The 2008 Remnants season was defined by inconsistency. Nine different players captained the team and an incredible total of 52 people made appearances in the 25 matches we actually played. That last qualification is rather important because a grand total of 10 fixtures were cancelled -- that's almost as many as in 2007, although at least this year it was only due to the weather, rather than opposition stuff-ups. When we did actually get to play our performances were mixed at best, as we won 9, tied 1 and lost 13 of our 23 external games, only the fourth time in the club's history that we've ended a season ``in the red''.
Last season's successes were based around some awesome team bowling performances, and the most noticeable change this year was that we couldn't constrain the oppositions' best batsmen, and, on some occasions, even struggled against their part-timers who were only getting a bat 'cos it was a friendly. And when opposition batsmen really decided to let rip the results were depressingly spectacular, as in our maulings at the hands of Coton or The Cavendish. Ironically, our top individual bowling performances were amongst the best in the club's history, with Les Collings's career-best 5/27 against The Computer Lab surprisingly being relegated to second place when Tom Serby took 6/15 against The Pretty Boys. Still, Les had the last laugh, topping the bowling averages with 13 wickets at 9.00 to pip Tom (11 wickets at 10.55), Andy Owen (8 wickets at 12.75) and Daniel Mortlock (19 wickets at 12.89) to the coveted non-prize. Those figures might make it seem like we were all over the opposition's batsman, but the problem was that nobody else got more than 6 wickets at less than 20, and only Alex Brown conceded under 5 runs an over.

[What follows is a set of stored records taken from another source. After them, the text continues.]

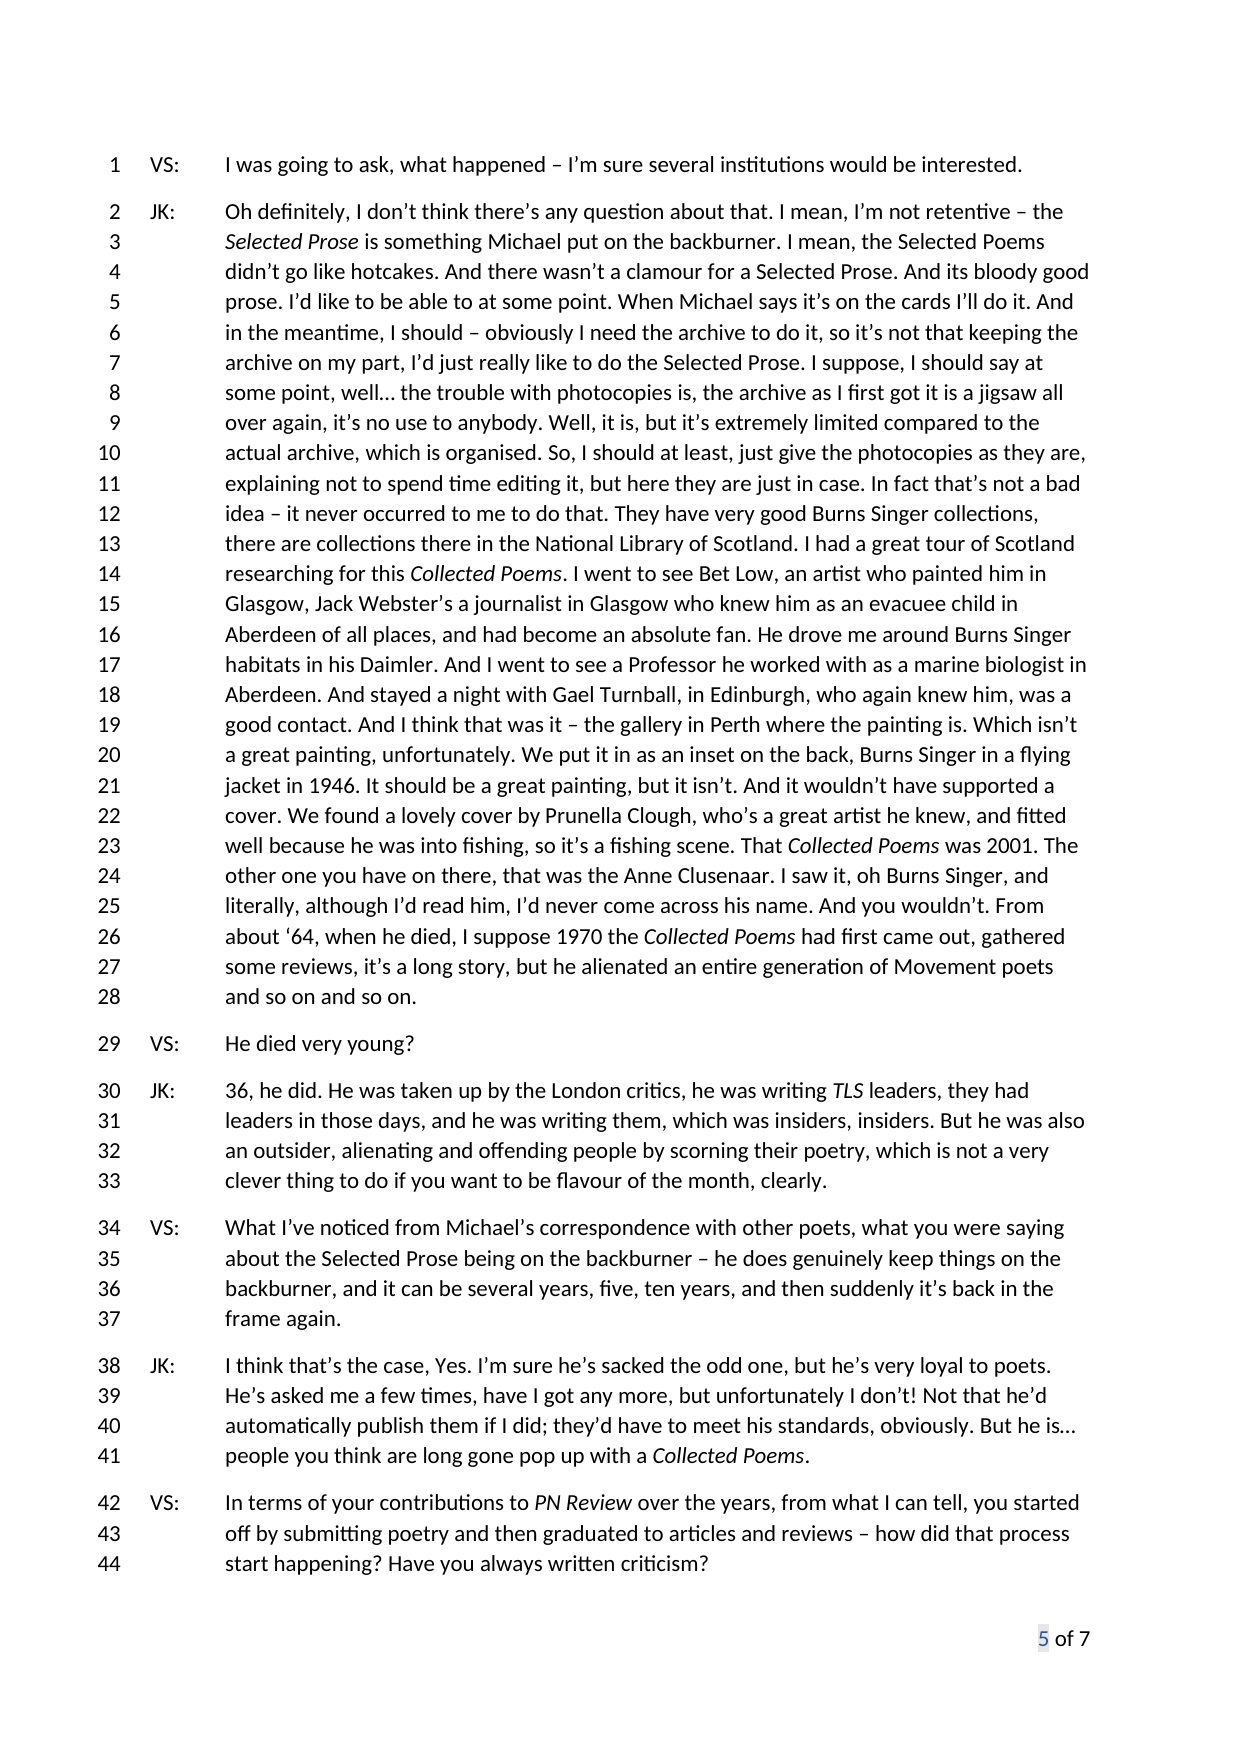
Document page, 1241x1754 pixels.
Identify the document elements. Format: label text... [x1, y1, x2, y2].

text JK: 36, he did. He was taken up by the London critics, he was writing TLS leaders, they had leaders in those days, and he was writing them, which was insiders, insiders. But he was also an outsider, alienating and offending people by scorning their poetry, which is not a very clever thing to do if you want to be flavour of the month, clearly. [150, 1076, 1090, 1195]
text VS: What I’ve noticed from Michael’s correspondence with other poets, what you were saying about the Selected Prose being on the backburner – he does genuinely keep things on the backburner, and it can be several years, five, ten years, and then suddenly it’s back in the frame again. [150, 1213, 1090, 1332]
text VS: In terms of your contributions to PN Review over the years, from what I can tell, you started off by submitting poetry and then graduated to articles and reviews – how did that process start happening? Have you always written criticism? [150, 1488, 1090, 1577]
text VS: He died very young? [150, 1029, 1090, 1057]
text VS: I was going to ask, what happened – I’m sure several institutions would be interested. [150, 150, 1090, 178]
text JK: I think that’s the case, Yes. I’m sure he’s sacked the odd one, but he’s very loyal to poets. He’s asked me a few times, have I got any more, but unfortunately I don’t! Not that he’d automatically publish them if I did; they’d have to meet his standards, obviously. But he is… people you think are long gone pop up with a Collected Poems. [150, 1351, 1090, 1470]
text JK: Oh definitely, I don’t think there’s any question about that. I mean, I’m not retentive – the Selected Prose is something Michael put on the backburner. I mean, the Selected Poems didn’t go like hotcakes. And there wasn’t a clamour for a Selected Prose. And its bloody good prose. I’d like to be able to at some point. When Michael says it’s on the cards I’ll do it. And in the meantime, I should – obviously I need the archive to do it, so it’s not that keeping the archive on my part, I’d just really like to do the Selected Prose. I suppose, I should say at some point, well… the trouble with photocopies is, the archive as I first got it is a jigsaw all over again, it’s no use to anybody. Well, it is, but it’s extremely limited compared to the actual archive, which is organised. So, I should at least, just give the photocopies as they are, explaining not to spend time editing it, but here they are just in case. In fact that’s not a bad idea – it never occurred to me to do that. They have very good Burns Singer collections, there are collections there in the National Library of Scotland. I had a great tour of Scotland researching for this Collected Poems. I went to see Bet Low, an artist who painted him in Glasgow, Jack Webster’s a journalist in Glasgow who knew him as an evacuee child in Aberdeen of all places, and had become an absolute fan. He drove me around Burns Singer habitats in his Daimler. And I went to see a Professor he worked with as a marine biologist in Aberdeen. And stayed a night with Gael Turnball, in Edinburgh, who again knew him, was a good contact. And I think that was it – the gallery in Perth where the painting is. Which isn’t a great painting, unfortunately. We put it in as an inset on the back, Burns Singer in a flying jacket in 1946. It should be a great painting, but it isn’t. And it wouldn’t have supported a cover. We found a lovely cover by Prunella Clough, who’s a great artist he knew, and fitted well because he was into fishing, so it’s a fishing scene. That Collected Poems was 2001. The other one you have on there, that was the Anne Clusenaar. I saw it, oh Burns Singer, and literally, although I’d read him, I’d never come across his name. And you wouldn’t. From about ‘64, when he died, I suppose 1970 the Collected Poems had first came out, gathered some reviews, it’s a long story, but he alienated an entire generation of Movement poets and so on and so on. [150, 197, 1090, 1010]
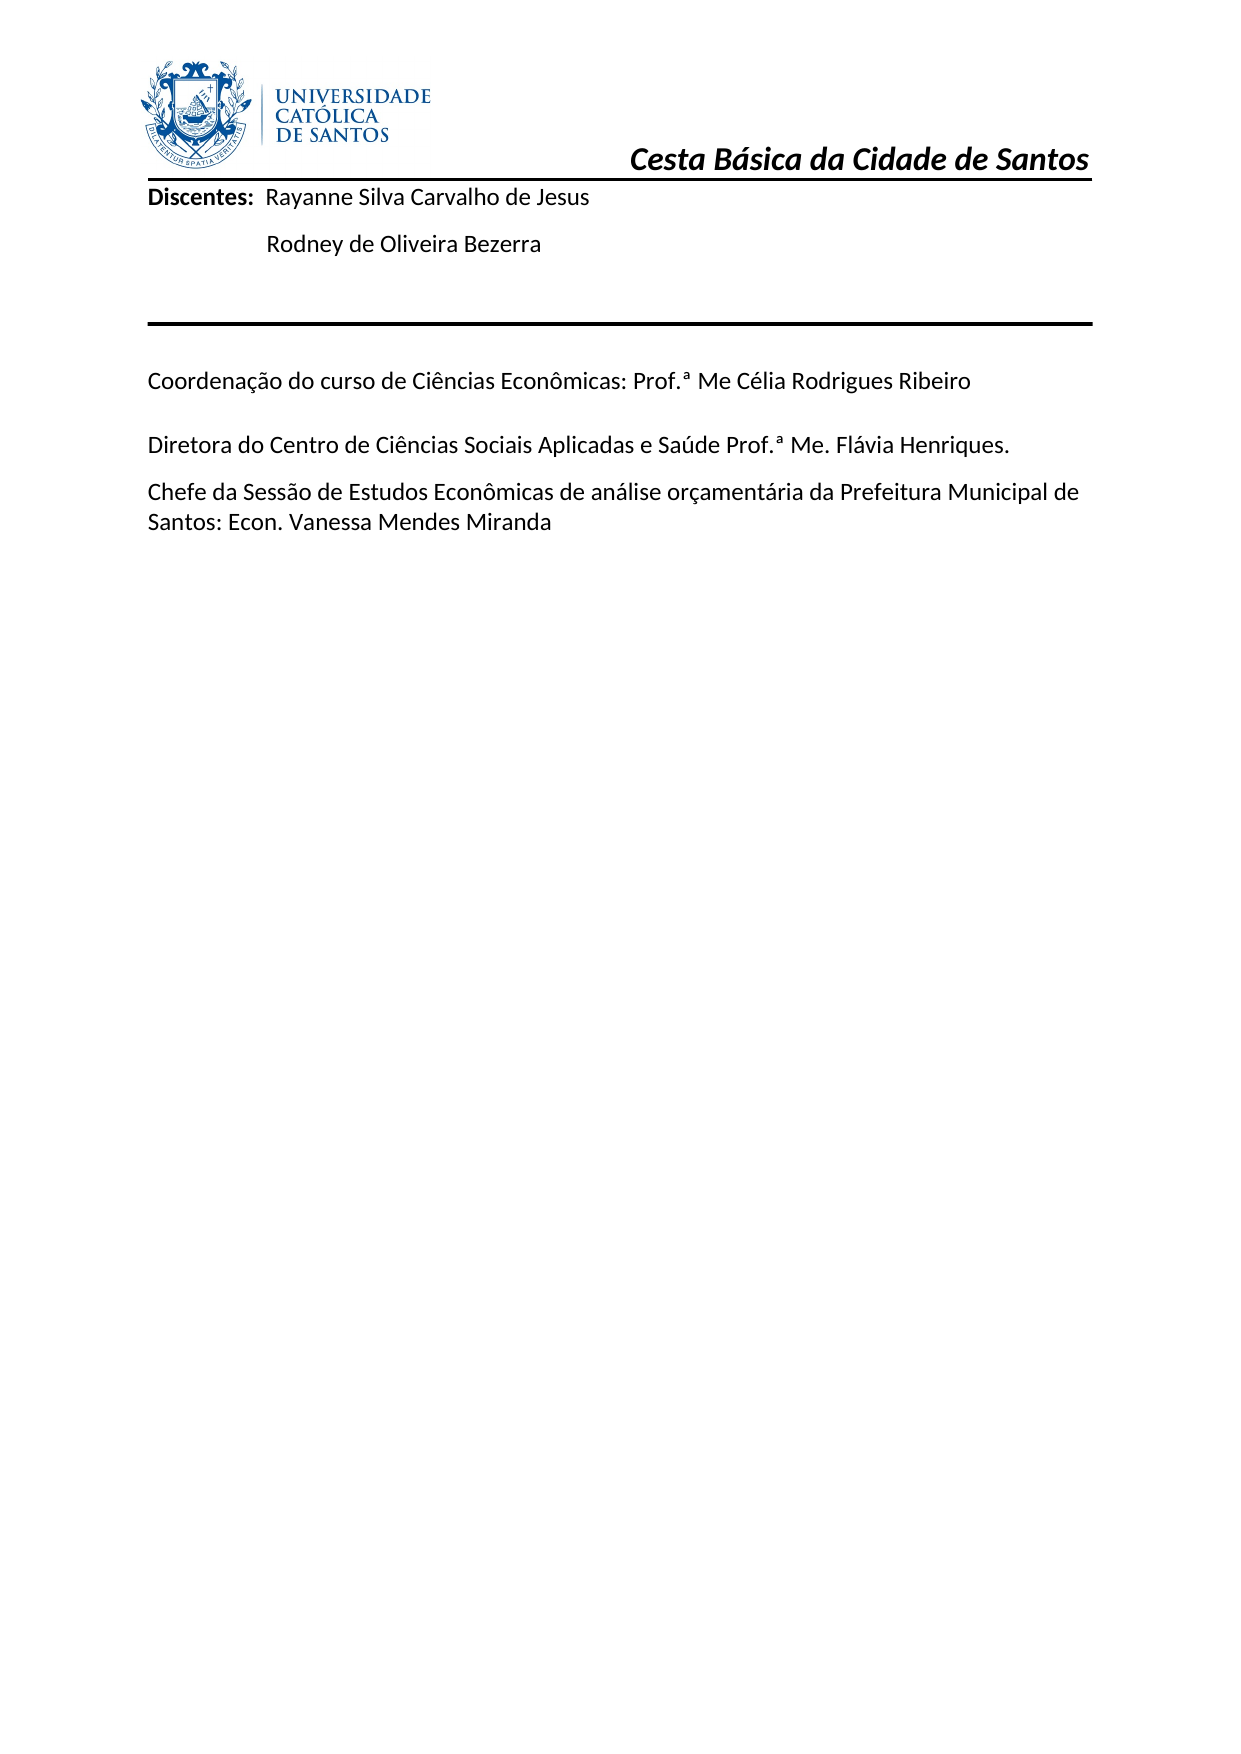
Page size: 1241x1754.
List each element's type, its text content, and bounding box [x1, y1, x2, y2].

Our batting was similarly erratic, with some stunning individual efforts (e.g., John Gull's 105* off 103 balls in the all-day game against The Woozlers; Nick Clarke's 100 off 66 balls against The Pretty Boys; Andrew Lea's 83* off 59 in the tie with Granta) going some way to masking the fact that big totals were the rarity, not the rule. Only John Gull (311 runs at 155.50), Andrew Lea (159 runs at 53.00), Daniel Mortlock (233 runs at 46.60) and Nick Clarke (319 runs at 31.90) averaged over 30 (and of these only Daniel and Nick got out enough times to get a full average). Otherwise it seemed to be a case of making solid twenties before getting out just when the hard work had been done . . . but then again getting out to silly shots is very much part of the Remnants experience, and it would probably be getting ideas above our station to aspire to doing anything else.